Publié le 21/03/2026 – Mis à jour le 21/03/2026

Le compte à rebours est lancé et la pression monte à Nairobi. À moins d’un an et demi de la CAN 2027, le Kenya joue déjà gros.

La CAN 2027 entre dans une zone de turbulences inattendues. Co-organisateur aux côtés de la Tanzanie et de l’Ouganda, le Kenya se retrouve aujourd’hui au cœur des inquiétudes de la Confédération africaine de football, qui exige des garanties financières immédiates pour sécuriser la compétition.

‎Selon les autorités kényanes, une échéance décisive a été fixée : verser 30 millions de dollars avant le 30 mars. Sans ce paiement, la CAF pourrait tout simplement remettre en question la place du pays dans l’organisation du tournoi.

Kenya en retard : alerte sur toute la ligne

‎Le signal est clair : le Kenya accuse un retard préoccupant. Entre délais non respectés, chantiers à l’arrêt et tensions avec les entreprises, le pays peine à tenir le rythme imposé par un événement de cette envergure.

‎Les stades de Kasarani et Nyayo symbolisent ces difficultés. Les travaux de rénovation sont aujourd’hui suspendus, conséquence directe de factures impayées. Une situation qui fragilise davantage la crédibilité du projet, alors même que les infrastructures sont au cœur des exigences de la CAF.

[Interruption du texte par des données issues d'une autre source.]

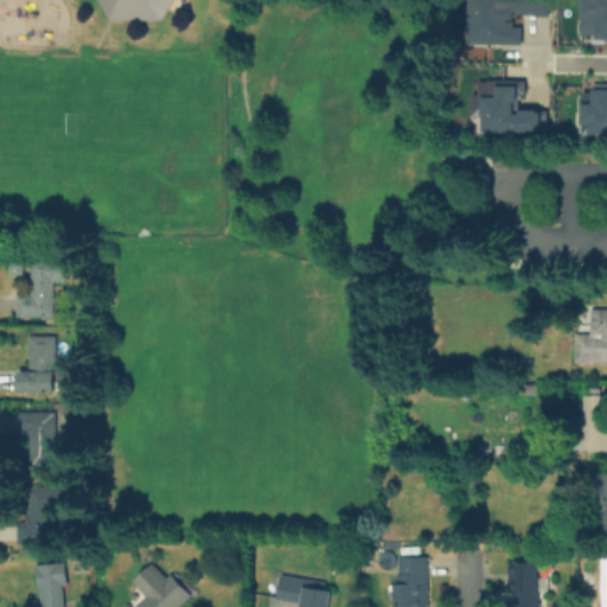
[(97,0),(109,19),(163,21),(176,0),(97,0)]
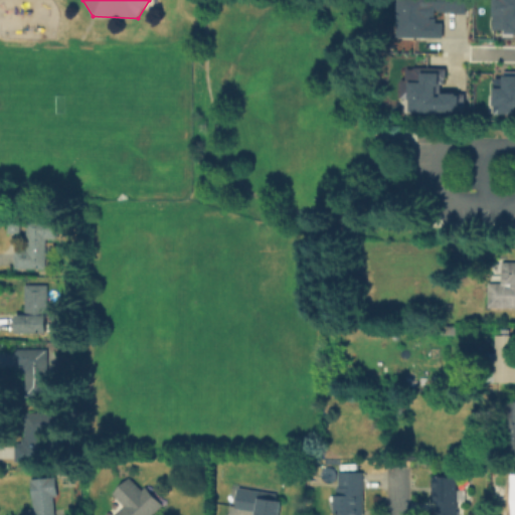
[(514,0),(492,0),(492,31),(514,31),(514,0)]
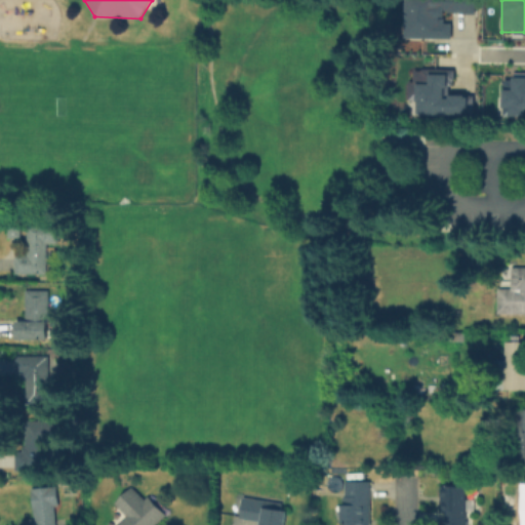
[(502,116),(524,116),(524,77),(502,77),(502,116)]
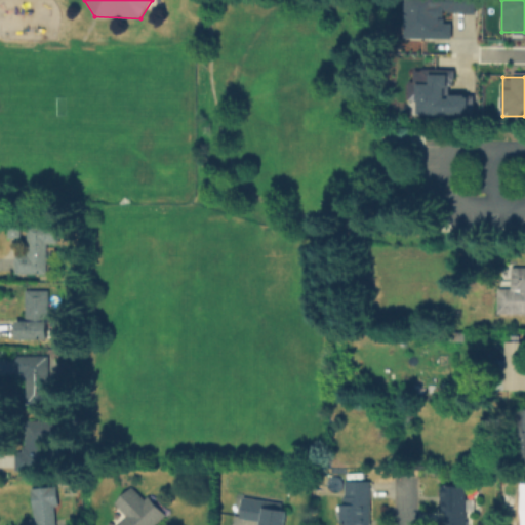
[(398,131),(398,128),(409,128),(409,132),(410,139),(398,139),(398,131)]
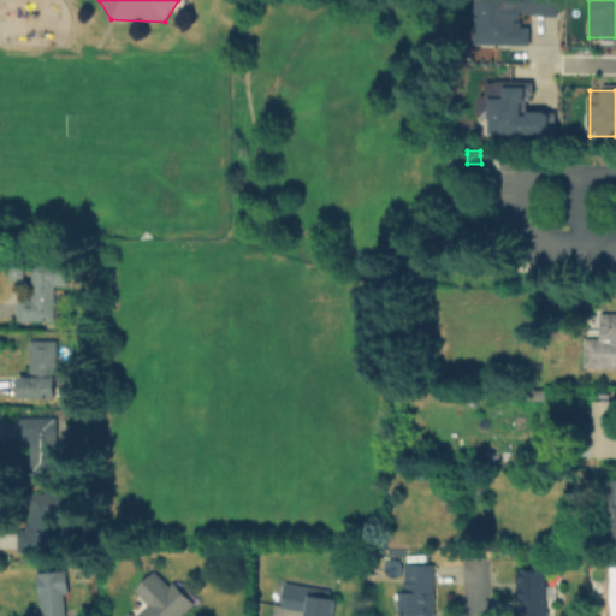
[(13,278),(13,264),(27,264),(27,278),(13,278)]
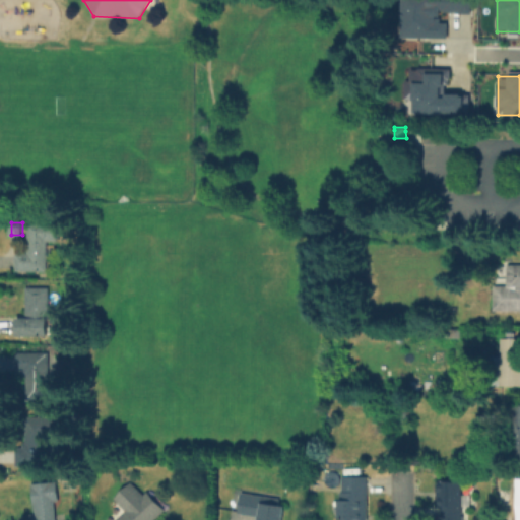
[(28,273),(16,273),(16,254),(28,254),(28,223),(60,223),(60,243),(49,243),(49,273),(28,273)]
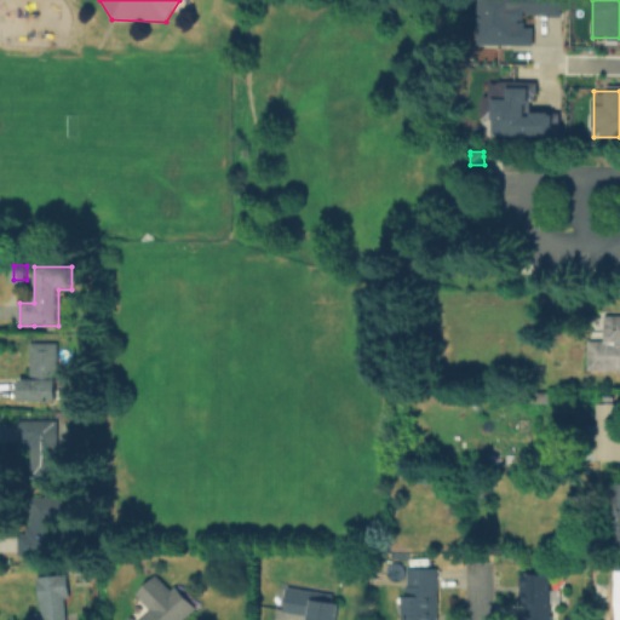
[(541,315),(543,299),(562,299),(562,315),(541,315)]
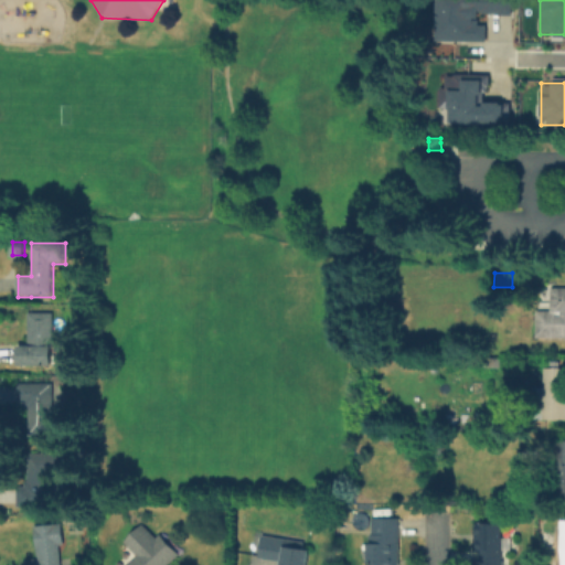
[(564,288),(564,339),(542,339),(542,315),(552,315),(552,288),(564,288)]
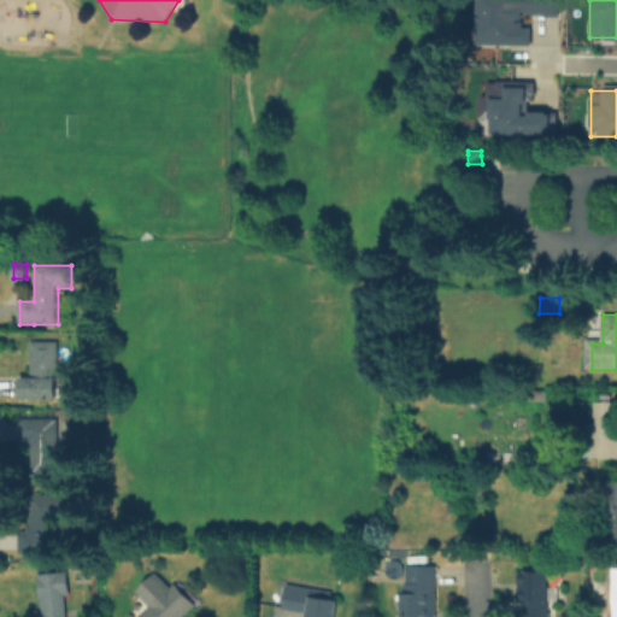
[(31,380),(33,345),(60,346),(59,401),(22,401),(22,380),(31,380)]
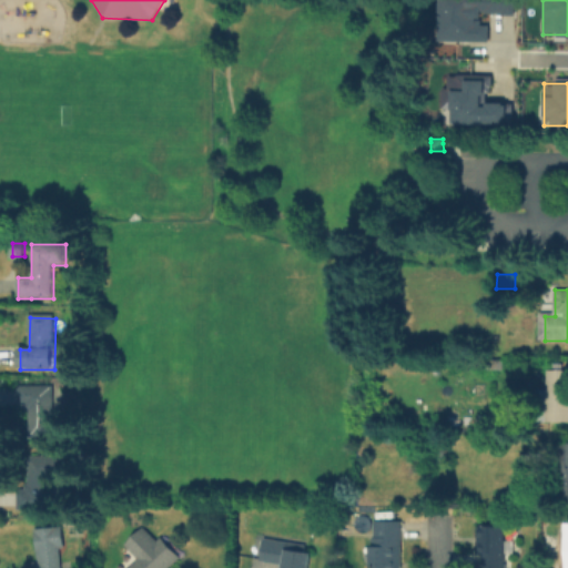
[(487,369),(487,358),(509,358),(509,371),(487,369)]
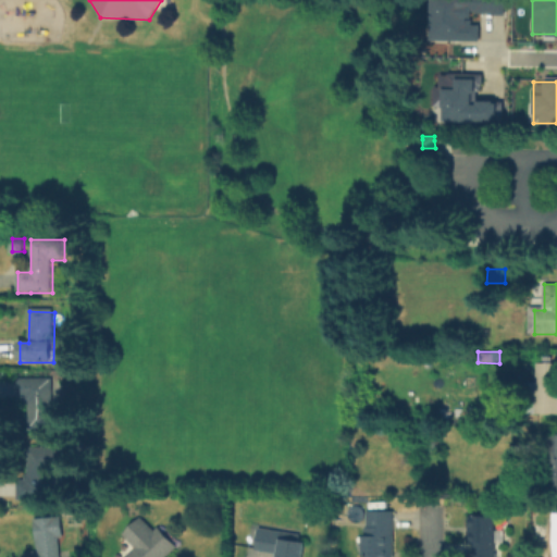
[(556,364),(556,413),(534,413),(534,364),(556,364)]
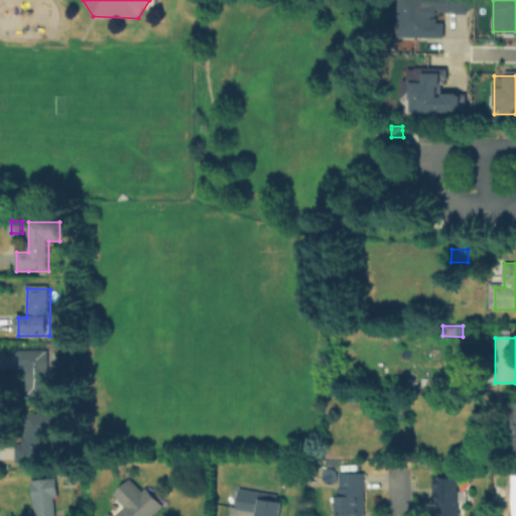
[(51,352),(51,379),(57,379),(57,398),(27,398),(27,370),(16,370),(16,352),(51,352)]
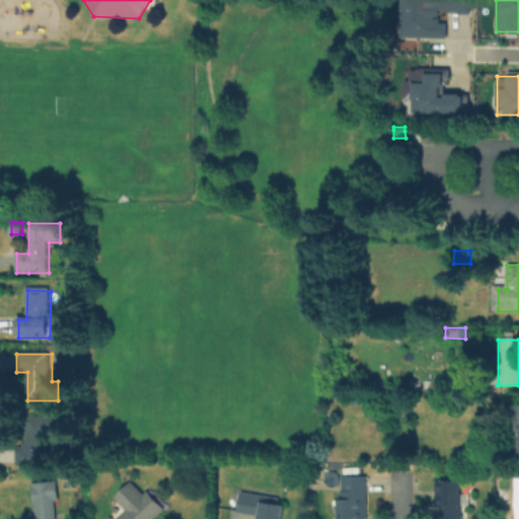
[(518,457),(508,457),(508,405),(518,405),(518,457)]
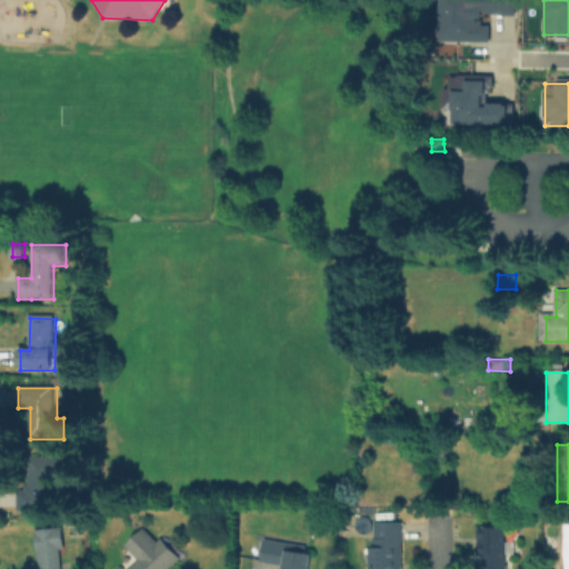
[(55,513),(20,513),(20,491),(35,491),(35,459),(66,459),(66,478),(55,478),(55,513)]
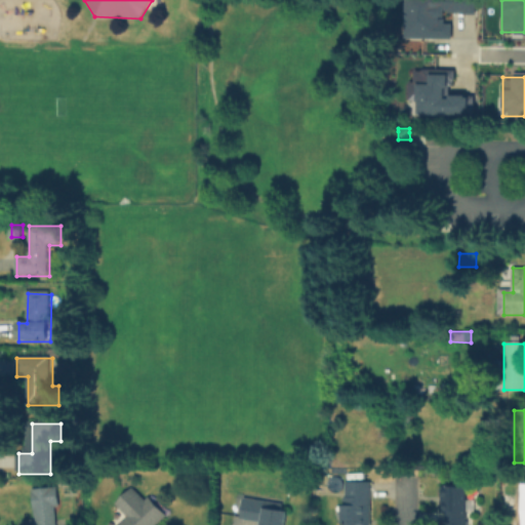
[(340,524),(340,508),(348,508),(348,484),(373,484),(373,524),(340,524)]
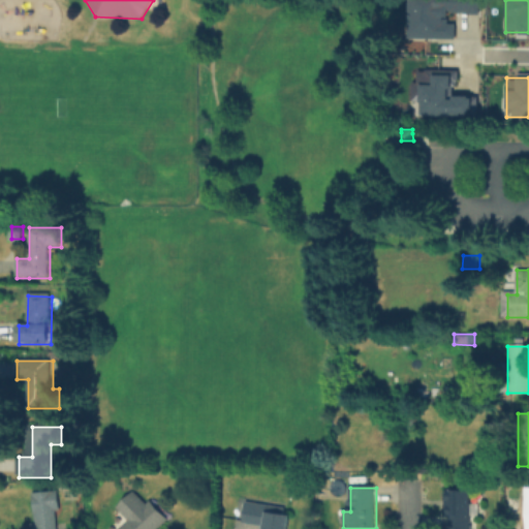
[(447,528),(447,492),(473,492),(473,504),(479,504),(479,519),(474,519),(474,528),(447,528)]
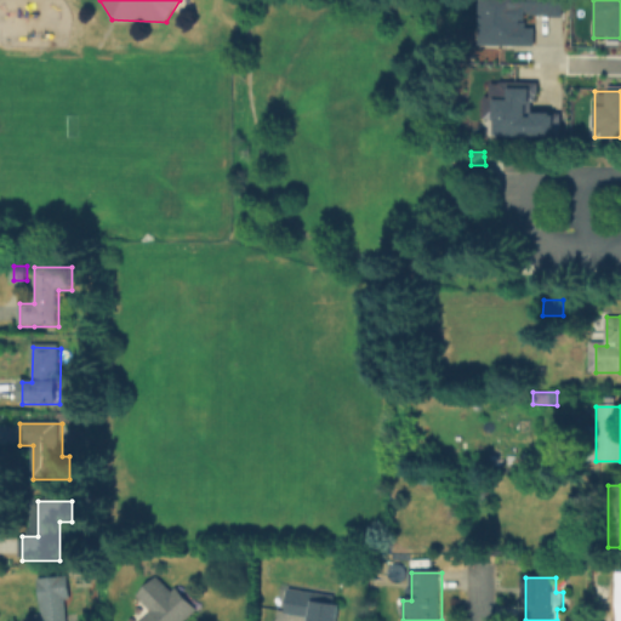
[(68,620),(29,620),(29,619),(44,619),(44,580),(68,580),(68,620)]
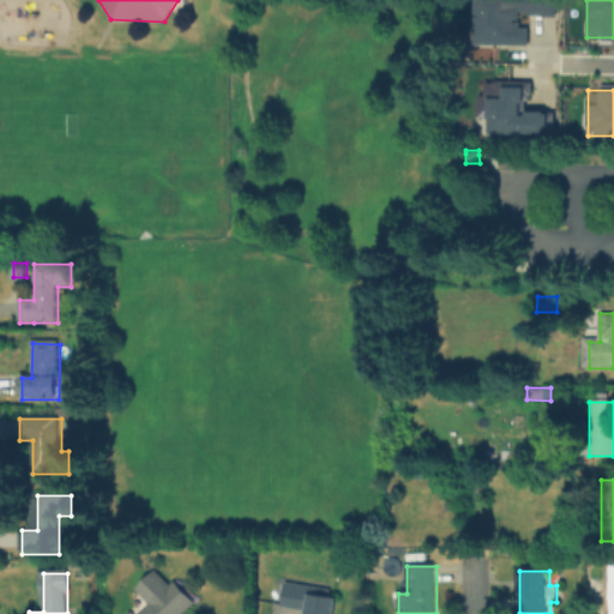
[(148,613),(154,609),(140,595),(164,573),(197,611),(192,613),(148,613)]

‎Sur le plan financier, le contraste est frappant. L’Ouganda et la Tanzanie ont déjà honoré leurs engagements, renforçant leur position. Le Kenya, lui, apparaît comme le maillon faible du trio, alimentant les doutes sur sa capacité à suivre le tempo.

Un précédent qui inquiète la CAF

‎Ce n’est pas la première alerte. Le pays avait déjà contribué au report du CHAN 2024, un précédent qui pèse aujourd’hui dans l’analyse de la CAF. L’instance africaine veut éviter à tout prix un nouveau scénario chaotique.

‎Derrière cette fermeté, il y a une stratégie claire : anticiper les risques. La CAN 2027 représente un enjeu majeur pour le football africain, tant sur le plan sportif qu’économique. Laisser une situation instable s’installer serait un pari trop risqué.

Une course contre la montre engagée

‎À l’approche de juin-juillet 2027, chaque mois compte. Le Kenya n’a plus de marge d’erreur. Il doit rapidement débloquer les fonds, relancer les chantiers et rassurer ses partenaires.

‎L’équation est simple : payer maintenant ou perdre gros demain. Car au-delà de l’organisation, c’est aussi l’image du pays et sa crédibilité sur la scène africaine qui sont en jeu. ‎La CAN 2027 devait être une vitrine pour l’Afrique de l’Est. Elle pourrait devenir, pour le Kenya, un test grandeur nature de sa capacité à tenir ses promesses.